Il faut rouvrir le débat autour de la vidéo à la demande

Oublions les a priori du passé ! La VOD ne menace pas le cinéma ; bien au contraire, elle constitue souvent une nouvelle opportunité pour un film et lui apporte un second souffle après sa sortie officielle

A quelques jours de l'ouverture du Festival de Cannes, n'est-il pas meilleur moment pour rouvrir le débat autour de la vidéo à la demande ?

 

La VOD, un phénomène en plein essor

La France, championne du haut débit est l'un des premiers pays au monde en matière de télévision sur ADSL. Le nombre d'abonnés à la télévision sur ADSL a doublé en un an pour atteindre les 2.6 Millions fin 2006. Selon une étude du cabinet NPA, en l'espace de 6 mois, les Français ont été 2 fois plus nombreux à s'approprier ce nouveau mode de consommation des contenus audiovisuels qu'est la VOD. 25% des abonnés Club-Internet à l'offre de triple play élaborée en partenariat avec Microsoft TV ont acheté une VOD.

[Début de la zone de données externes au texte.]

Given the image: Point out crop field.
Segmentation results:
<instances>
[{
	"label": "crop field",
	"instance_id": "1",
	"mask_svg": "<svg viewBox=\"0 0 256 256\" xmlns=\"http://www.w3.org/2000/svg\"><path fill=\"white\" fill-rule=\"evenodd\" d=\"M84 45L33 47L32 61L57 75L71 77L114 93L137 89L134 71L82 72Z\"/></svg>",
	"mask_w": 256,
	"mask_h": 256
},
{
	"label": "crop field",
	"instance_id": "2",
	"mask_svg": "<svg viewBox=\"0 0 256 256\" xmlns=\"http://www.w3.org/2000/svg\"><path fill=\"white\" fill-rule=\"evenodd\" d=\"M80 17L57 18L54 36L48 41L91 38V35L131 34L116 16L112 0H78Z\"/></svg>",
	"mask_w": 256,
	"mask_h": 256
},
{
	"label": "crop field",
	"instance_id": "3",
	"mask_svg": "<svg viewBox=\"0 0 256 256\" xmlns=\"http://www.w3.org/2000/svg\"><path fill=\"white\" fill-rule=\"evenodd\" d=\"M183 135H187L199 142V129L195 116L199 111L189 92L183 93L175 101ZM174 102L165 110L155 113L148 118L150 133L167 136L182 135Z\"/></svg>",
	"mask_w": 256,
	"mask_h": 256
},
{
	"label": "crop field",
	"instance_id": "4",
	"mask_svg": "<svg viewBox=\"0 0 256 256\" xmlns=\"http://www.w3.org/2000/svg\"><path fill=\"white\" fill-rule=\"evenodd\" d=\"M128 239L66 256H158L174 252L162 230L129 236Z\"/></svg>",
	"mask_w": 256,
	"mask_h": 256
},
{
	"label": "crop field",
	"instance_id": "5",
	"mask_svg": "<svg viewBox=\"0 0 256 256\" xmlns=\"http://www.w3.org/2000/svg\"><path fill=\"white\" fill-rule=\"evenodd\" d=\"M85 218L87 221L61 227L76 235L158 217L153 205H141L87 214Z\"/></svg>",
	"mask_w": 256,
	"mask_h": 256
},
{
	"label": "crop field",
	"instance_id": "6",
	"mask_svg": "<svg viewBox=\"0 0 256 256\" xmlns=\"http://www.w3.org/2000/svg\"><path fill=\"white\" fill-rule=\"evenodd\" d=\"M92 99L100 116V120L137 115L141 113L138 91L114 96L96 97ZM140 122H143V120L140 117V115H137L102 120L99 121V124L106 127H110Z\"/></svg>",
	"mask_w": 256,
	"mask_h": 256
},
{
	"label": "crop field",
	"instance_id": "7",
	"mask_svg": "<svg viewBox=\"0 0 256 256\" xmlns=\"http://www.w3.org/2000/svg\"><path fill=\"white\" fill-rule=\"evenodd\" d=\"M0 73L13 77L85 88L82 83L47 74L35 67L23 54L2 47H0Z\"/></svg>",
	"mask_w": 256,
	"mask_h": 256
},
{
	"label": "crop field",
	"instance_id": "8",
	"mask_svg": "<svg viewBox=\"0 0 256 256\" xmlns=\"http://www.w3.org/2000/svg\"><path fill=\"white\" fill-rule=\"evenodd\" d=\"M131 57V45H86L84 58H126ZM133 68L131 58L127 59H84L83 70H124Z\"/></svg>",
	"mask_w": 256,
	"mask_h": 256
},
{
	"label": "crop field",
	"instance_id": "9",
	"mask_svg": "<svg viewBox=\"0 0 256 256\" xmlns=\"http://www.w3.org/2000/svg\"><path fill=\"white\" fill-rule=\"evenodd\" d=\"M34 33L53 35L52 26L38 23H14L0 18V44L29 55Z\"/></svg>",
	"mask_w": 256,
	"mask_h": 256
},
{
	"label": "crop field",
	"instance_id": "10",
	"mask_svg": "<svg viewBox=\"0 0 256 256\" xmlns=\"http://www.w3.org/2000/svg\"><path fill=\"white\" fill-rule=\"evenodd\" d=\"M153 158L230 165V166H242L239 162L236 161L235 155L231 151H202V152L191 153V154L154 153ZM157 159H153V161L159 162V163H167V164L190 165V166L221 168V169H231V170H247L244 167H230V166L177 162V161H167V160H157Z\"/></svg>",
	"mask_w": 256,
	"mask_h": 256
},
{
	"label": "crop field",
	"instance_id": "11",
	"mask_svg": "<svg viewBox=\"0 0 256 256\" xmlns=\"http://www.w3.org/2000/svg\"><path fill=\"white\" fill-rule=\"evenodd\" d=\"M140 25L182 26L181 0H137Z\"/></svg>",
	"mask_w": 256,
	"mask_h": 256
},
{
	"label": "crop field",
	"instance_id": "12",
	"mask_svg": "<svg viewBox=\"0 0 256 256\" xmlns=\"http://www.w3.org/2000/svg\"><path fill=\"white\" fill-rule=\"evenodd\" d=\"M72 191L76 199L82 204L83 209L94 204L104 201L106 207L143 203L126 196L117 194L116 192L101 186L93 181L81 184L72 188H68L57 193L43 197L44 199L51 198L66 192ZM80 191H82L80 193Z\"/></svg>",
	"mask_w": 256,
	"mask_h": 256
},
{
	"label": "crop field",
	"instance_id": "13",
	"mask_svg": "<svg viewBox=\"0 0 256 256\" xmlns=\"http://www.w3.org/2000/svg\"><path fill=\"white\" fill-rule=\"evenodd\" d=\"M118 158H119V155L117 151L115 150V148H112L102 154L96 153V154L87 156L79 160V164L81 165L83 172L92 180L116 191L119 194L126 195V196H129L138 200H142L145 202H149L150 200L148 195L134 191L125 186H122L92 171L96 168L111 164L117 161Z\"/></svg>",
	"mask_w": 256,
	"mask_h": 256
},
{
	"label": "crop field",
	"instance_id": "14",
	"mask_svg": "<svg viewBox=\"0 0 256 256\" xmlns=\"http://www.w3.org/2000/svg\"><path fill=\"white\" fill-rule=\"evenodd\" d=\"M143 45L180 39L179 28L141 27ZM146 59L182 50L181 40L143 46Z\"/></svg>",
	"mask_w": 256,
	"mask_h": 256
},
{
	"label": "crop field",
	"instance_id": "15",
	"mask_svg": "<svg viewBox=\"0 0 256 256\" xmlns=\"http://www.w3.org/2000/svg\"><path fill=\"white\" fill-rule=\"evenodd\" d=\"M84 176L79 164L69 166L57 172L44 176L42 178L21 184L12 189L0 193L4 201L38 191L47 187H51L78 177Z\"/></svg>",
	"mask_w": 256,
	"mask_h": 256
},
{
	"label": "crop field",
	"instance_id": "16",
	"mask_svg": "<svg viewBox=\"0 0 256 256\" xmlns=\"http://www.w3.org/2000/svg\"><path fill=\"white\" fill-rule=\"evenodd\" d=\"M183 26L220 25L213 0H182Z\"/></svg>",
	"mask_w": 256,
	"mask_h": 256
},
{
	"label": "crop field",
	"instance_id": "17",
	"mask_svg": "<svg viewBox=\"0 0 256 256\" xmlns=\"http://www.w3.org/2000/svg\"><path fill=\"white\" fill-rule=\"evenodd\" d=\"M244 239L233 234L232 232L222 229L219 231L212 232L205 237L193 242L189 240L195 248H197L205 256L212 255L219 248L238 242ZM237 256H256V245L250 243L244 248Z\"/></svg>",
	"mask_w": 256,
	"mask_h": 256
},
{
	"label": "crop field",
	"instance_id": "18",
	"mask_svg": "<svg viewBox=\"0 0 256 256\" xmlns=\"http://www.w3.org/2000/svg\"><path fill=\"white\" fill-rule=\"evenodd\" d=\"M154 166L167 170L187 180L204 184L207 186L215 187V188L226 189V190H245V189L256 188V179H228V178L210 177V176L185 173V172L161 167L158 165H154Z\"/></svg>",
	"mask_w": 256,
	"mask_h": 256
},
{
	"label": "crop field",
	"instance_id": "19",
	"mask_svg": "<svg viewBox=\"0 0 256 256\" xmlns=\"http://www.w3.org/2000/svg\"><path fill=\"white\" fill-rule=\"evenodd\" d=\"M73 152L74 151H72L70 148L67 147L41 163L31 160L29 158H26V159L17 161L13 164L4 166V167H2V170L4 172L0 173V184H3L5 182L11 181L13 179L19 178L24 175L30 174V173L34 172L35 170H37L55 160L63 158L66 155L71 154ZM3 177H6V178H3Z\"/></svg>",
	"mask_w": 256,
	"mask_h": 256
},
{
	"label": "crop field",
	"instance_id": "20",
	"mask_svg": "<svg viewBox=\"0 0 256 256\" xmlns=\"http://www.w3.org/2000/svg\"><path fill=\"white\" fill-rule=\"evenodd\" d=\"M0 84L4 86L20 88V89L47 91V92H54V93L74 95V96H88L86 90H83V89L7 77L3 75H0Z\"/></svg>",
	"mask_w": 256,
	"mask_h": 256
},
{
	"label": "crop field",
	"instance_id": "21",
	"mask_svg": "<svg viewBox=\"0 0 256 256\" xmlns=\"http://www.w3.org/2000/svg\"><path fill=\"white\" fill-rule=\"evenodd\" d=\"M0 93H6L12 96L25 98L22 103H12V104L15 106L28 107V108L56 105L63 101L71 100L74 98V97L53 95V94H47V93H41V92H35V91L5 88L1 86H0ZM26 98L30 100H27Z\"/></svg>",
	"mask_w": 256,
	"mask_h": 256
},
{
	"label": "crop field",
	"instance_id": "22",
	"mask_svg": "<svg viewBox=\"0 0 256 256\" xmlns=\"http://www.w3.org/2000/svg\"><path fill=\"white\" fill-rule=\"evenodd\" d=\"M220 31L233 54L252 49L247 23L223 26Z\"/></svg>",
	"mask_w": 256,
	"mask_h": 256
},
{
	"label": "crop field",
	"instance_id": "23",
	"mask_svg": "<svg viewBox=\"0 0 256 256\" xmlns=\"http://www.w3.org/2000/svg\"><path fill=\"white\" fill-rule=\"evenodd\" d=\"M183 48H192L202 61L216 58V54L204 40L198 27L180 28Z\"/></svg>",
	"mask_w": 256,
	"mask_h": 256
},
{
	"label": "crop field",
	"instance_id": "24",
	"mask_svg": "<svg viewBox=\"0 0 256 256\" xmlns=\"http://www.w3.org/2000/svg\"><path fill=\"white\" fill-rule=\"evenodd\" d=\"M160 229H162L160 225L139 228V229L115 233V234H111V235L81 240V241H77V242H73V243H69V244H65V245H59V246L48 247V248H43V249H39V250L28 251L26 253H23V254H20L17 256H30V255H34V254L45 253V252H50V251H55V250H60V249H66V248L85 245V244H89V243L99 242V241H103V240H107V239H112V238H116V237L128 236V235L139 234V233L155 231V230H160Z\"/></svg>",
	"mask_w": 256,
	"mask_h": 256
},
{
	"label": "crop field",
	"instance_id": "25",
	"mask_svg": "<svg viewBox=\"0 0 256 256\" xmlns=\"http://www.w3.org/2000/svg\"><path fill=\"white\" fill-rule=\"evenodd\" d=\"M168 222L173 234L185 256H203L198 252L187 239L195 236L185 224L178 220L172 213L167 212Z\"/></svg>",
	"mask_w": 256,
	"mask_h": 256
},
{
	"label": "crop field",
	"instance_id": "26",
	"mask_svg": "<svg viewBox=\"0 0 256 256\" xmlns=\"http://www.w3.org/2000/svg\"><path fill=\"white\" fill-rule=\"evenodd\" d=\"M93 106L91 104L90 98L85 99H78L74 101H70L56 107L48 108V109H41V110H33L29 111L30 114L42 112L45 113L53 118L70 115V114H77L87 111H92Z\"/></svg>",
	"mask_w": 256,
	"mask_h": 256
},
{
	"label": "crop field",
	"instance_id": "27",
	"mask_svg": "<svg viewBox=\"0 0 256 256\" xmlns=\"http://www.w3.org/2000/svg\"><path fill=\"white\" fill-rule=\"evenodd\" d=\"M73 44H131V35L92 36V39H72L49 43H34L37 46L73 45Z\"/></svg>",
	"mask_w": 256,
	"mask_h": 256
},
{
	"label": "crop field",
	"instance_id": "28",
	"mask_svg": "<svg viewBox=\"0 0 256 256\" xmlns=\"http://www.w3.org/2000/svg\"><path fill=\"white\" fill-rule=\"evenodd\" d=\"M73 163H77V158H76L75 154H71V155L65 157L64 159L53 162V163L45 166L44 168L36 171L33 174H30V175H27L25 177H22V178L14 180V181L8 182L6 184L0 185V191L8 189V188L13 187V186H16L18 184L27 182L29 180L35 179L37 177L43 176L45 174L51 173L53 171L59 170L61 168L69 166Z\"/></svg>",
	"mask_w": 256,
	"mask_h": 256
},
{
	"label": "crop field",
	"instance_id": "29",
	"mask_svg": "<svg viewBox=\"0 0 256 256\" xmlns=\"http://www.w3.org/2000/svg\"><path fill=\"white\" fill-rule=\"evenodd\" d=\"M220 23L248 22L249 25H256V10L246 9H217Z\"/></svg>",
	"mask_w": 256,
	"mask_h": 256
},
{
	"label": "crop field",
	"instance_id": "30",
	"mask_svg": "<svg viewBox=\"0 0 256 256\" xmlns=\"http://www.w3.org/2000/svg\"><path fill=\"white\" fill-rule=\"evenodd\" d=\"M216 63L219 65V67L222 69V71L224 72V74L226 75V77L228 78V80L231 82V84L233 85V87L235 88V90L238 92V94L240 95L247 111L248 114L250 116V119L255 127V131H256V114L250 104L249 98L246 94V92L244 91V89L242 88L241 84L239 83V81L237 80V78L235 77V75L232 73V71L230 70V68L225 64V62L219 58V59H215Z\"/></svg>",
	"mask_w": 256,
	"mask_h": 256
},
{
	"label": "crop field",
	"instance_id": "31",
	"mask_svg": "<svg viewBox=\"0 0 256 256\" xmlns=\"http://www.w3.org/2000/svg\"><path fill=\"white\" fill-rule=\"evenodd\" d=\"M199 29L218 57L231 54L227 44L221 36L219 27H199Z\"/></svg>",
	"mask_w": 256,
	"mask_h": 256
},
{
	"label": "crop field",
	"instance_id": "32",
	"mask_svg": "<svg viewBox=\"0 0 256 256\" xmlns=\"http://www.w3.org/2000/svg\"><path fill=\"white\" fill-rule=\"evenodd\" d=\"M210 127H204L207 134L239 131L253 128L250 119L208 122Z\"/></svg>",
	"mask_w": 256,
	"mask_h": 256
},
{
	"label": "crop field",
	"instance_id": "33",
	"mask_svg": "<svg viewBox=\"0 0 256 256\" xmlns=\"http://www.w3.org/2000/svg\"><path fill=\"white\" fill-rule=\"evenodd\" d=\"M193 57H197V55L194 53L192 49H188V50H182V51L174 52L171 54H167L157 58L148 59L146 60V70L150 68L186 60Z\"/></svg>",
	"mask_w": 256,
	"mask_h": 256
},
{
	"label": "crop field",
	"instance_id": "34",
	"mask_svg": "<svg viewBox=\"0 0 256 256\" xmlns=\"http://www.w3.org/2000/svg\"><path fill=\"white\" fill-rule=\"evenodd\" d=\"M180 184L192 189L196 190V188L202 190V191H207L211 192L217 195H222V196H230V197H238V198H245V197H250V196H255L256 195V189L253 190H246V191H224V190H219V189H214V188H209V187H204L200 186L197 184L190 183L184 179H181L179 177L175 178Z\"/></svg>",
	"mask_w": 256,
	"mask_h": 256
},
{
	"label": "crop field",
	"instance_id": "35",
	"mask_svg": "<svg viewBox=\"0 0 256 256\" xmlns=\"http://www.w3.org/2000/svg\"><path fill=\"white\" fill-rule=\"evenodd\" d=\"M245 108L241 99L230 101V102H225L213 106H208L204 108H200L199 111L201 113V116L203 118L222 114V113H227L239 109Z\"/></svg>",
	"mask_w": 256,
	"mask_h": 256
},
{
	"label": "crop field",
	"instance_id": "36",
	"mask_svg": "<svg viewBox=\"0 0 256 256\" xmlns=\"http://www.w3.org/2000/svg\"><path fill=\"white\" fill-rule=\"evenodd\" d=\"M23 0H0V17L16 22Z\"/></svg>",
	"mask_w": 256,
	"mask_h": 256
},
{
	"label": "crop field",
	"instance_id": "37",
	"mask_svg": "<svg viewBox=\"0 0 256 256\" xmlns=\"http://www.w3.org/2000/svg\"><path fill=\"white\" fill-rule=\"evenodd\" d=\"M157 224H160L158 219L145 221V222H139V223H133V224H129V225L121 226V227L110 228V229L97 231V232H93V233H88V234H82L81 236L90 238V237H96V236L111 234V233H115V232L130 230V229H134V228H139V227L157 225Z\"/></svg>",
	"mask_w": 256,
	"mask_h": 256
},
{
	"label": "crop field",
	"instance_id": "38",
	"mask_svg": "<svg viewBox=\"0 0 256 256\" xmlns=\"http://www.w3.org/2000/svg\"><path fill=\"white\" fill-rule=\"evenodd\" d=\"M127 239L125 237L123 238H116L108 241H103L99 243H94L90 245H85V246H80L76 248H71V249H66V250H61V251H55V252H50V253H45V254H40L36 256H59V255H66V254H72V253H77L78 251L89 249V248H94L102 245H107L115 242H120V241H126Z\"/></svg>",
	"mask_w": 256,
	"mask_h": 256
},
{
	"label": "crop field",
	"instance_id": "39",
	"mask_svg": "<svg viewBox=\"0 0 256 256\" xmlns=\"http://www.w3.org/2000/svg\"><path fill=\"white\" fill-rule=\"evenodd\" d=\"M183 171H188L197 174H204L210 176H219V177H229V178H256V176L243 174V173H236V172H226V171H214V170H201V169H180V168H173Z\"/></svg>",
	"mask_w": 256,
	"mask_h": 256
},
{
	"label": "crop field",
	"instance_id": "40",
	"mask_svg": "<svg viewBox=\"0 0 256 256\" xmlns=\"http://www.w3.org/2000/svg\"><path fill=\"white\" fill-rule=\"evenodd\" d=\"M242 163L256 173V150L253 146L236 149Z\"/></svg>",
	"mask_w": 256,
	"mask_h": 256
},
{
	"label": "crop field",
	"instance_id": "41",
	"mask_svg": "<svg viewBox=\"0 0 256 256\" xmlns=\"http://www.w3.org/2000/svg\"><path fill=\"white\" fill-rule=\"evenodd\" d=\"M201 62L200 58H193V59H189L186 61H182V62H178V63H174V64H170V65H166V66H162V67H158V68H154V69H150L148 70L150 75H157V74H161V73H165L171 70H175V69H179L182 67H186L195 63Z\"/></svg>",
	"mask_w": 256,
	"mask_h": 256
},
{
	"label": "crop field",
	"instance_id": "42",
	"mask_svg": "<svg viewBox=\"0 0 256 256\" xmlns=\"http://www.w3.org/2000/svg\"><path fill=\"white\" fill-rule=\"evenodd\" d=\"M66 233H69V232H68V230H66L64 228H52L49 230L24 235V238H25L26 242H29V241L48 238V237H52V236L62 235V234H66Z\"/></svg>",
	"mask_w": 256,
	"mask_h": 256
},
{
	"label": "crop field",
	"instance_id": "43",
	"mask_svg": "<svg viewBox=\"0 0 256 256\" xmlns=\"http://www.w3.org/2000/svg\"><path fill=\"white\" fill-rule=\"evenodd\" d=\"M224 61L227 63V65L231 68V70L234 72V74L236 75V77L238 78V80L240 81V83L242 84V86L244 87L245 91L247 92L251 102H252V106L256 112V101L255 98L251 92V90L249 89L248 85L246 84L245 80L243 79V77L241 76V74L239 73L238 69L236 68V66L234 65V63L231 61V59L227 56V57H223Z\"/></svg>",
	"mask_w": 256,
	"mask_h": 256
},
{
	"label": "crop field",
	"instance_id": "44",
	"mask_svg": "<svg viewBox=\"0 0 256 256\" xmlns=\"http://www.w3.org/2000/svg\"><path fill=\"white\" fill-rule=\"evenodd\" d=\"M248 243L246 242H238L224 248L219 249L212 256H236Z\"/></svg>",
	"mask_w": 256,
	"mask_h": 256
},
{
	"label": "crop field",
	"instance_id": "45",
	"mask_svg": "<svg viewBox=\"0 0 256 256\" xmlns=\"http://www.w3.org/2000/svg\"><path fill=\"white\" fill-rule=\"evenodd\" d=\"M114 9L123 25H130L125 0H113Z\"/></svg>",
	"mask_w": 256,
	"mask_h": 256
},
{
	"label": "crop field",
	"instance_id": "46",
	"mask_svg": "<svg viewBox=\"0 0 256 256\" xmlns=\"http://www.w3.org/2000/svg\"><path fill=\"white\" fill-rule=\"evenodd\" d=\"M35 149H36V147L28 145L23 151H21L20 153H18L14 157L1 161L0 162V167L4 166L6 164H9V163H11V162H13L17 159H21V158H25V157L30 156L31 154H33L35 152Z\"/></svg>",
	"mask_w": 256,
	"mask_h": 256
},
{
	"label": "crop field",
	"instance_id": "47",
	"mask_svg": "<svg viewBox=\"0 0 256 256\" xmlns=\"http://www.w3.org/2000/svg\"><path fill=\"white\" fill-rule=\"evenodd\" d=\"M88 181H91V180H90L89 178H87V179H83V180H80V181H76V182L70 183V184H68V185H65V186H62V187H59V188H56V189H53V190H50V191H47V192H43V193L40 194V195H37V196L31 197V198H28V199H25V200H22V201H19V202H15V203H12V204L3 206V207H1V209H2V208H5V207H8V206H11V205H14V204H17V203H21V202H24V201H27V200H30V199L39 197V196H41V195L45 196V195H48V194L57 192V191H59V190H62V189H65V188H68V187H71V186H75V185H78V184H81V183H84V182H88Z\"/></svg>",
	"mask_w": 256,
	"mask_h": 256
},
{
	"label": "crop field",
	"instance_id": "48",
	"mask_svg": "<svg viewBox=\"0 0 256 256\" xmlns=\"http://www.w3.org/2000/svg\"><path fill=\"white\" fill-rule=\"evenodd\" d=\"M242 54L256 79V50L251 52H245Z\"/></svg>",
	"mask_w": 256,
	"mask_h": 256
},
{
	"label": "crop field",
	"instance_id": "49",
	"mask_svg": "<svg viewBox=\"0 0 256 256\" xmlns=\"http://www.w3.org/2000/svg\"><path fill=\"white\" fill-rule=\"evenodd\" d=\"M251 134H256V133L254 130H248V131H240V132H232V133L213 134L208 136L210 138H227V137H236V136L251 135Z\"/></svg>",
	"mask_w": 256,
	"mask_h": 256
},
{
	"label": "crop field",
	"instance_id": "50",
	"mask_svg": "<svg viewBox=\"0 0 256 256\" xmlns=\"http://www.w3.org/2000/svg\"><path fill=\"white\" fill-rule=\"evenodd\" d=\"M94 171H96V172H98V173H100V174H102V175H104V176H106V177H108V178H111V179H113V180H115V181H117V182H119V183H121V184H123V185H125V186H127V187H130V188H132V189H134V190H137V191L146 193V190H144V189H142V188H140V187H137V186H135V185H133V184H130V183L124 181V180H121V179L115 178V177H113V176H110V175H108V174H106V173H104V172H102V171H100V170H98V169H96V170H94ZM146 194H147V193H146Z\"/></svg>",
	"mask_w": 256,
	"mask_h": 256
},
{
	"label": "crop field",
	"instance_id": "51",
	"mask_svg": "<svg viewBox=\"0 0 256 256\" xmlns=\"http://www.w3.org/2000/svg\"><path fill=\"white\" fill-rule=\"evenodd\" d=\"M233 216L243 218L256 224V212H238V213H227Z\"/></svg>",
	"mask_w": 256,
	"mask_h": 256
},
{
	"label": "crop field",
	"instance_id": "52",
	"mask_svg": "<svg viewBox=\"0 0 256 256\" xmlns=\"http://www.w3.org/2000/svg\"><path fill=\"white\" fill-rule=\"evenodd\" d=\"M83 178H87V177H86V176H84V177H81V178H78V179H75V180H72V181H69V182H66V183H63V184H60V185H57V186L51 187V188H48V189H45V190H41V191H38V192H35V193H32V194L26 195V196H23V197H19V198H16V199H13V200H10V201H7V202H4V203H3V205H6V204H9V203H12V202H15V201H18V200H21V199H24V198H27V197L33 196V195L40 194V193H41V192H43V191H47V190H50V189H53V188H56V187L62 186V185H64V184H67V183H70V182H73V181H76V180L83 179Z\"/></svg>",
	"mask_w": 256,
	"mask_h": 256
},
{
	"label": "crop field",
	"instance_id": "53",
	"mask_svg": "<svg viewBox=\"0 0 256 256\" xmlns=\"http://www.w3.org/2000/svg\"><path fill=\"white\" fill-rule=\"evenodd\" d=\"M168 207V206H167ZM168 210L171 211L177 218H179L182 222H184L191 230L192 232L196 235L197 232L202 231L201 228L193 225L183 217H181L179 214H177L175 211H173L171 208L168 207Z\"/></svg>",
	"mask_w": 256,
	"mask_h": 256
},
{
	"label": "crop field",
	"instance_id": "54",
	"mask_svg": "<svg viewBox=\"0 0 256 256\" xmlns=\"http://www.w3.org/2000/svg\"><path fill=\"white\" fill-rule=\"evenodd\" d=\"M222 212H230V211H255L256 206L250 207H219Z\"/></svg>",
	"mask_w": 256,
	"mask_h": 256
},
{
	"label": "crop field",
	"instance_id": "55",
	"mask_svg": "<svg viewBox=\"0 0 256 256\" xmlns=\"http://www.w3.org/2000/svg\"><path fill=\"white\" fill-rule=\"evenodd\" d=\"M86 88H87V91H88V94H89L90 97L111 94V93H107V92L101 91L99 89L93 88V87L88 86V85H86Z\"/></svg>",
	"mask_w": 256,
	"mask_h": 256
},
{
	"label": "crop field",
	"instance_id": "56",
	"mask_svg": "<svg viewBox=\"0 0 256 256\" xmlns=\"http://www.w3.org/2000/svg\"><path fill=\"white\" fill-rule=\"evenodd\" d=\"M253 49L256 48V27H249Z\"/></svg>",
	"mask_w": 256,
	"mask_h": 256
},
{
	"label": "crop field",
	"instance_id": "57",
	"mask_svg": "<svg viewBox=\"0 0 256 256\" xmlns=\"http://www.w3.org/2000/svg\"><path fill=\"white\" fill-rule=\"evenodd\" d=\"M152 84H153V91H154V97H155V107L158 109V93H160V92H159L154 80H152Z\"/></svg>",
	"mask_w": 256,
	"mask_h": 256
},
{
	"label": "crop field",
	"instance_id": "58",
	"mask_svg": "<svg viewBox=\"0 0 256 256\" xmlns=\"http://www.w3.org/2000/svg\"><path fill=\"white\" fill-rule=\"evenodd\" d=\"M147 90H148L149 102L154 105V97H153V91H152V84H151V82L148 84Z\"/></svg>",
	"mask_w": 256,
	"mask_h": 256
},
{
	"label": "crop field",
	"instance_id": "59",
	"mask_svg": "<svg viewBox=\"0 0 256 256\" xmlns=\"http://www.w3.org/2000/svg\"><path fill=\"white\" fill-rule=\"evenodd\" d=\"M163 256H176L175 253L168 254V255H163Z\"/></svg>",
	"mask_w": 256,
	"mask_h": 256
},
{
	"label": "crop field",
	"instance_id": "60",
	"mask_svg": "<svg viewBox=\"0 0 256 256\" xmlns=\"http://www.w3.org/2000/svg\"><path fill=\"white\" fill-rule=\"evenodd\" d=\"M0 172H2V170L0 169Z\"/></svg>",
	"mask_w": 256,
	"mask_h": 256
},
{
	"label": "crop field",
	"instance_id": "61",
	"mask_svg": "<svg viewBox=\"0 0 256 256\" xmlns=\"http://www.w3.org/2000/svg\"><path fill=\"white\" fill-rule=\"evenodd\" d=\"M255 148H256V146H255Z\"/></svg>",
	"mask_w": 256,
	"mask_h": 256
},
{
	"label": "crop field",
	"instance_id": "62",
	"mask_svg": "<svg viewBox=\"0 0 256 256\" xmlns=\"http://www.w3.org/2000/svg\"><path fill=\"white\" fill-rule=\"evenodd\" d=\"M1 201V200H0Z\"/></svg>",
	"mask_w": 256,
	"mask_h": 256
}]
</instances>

Plus récemment, le lancement d'une offre de Catch-Up TV, qui permet de consommer des programmes en VOD tout juste diffusés à l'antenne, a permis d'élargir massivement la base d'utilisateurs. D'après une étude IPSOS, 75% de nos abonnés citent l'accès à un service de VOD comme l'un des apports essentiels des offres de télévision sur ADSL à côté des services innovants tels l'enregistreur numérique ou le guide des programmes interactif.

 

Un accord en stand by


Courant 2004, les fournisseurs d'accès à Internet avertissaient l'industrie du cinéma de l'arrivée des premières offres haut débit à 8 Mb et les exhortaient à développer des offres légales de qualité, pour éviter de rater le train de l'Internet rapide comme avait pu le faire la musique.


Trois ans plus tard, à l'heure ou les premières offres très haut débit font leur apparition avec du 100 Mb, il est regrettable de constater que l'accord interprofessionnel sur le cinéma à la demande qui a pris fin en décembre 2005 n'a pu être pour l'heure renouvelé. Ainsi, malgré de multiples rencontres et alertes de la part de l'Association des Fournisseurs d'accès, sur l'urgence à instaurer un cadre légal sur la commercialisation des offres de VOD, force est de déplorer aujourd'hui que ce vide juridique persiste et laisse le champ libre à la généralisation d'offres illicites.


A l'heure où de nombreux services de VOD ont vu le jour au prix de lourds investissements de la part des opérateurs telecom, force est également de constater que si 70% des films sortis en salle se retrouvent disponibles en DVD, seulement 25% de ces mêmes films se retrouvent en VOD.  Pourquoi ce décalage ? Faute d'offres légales, pourquoi laisser les pratiques illégales s'installer et les mauvaises habitudes se prendre ?

 

Un enjeu commun au monde du cinéma et à celui de l'internet


Pourtant, fournisseurs d'accès et de services Internet et monde du cinéma partagent un horizon commun: les fournisseurs d'accès et les opérateurs sont des distributeurs de produits culturels, d'où l'urgence du renouvellement de l'accord entre nos industries pour mettre en place une offre de VOD réellement attractive pour le consommateur.

Je fais bien entendu référence aux prix, à la mise en place d'une politique d'animation promotionnelle, à la diversité et à la largesse du catalogue (car la distribution par Internet présente l'avantage de n'avoir aucun problème de place physique en rayon) et surtout, à la présence de nouveautés. La première demande du consommateur porte en effet sur la possibilité de visionner des films récents, d'où le besoin de donner à la VOD la même fenêtre que celle du vidéo club, soit 6 mois après sa sortie en salle.


Oublions les a priori du passé ! La VOD ne menace pas le cinéma ; bien au contraire, elle constitue souvent une nouvelle opportunité pour un film et lui apporte un second souffle après sa sortie officielle. De l'aveu-même des consommateurs, la VOD est considérée comme le "vidéo-club du futur" !

 

D'ici quelques jours, de nouveaux Ministres de la Culture et de l'Industrie prendront leurs fonctions et seront investis de ce dossier; j'appelle de tous mes voeux à ce que ces futurs Ministres s'investissent aux côtés de la filière dans ce projet, afin d'aboutir au plus vite à un accord indispensable tant pour les ayants droits que pour les consommateurs.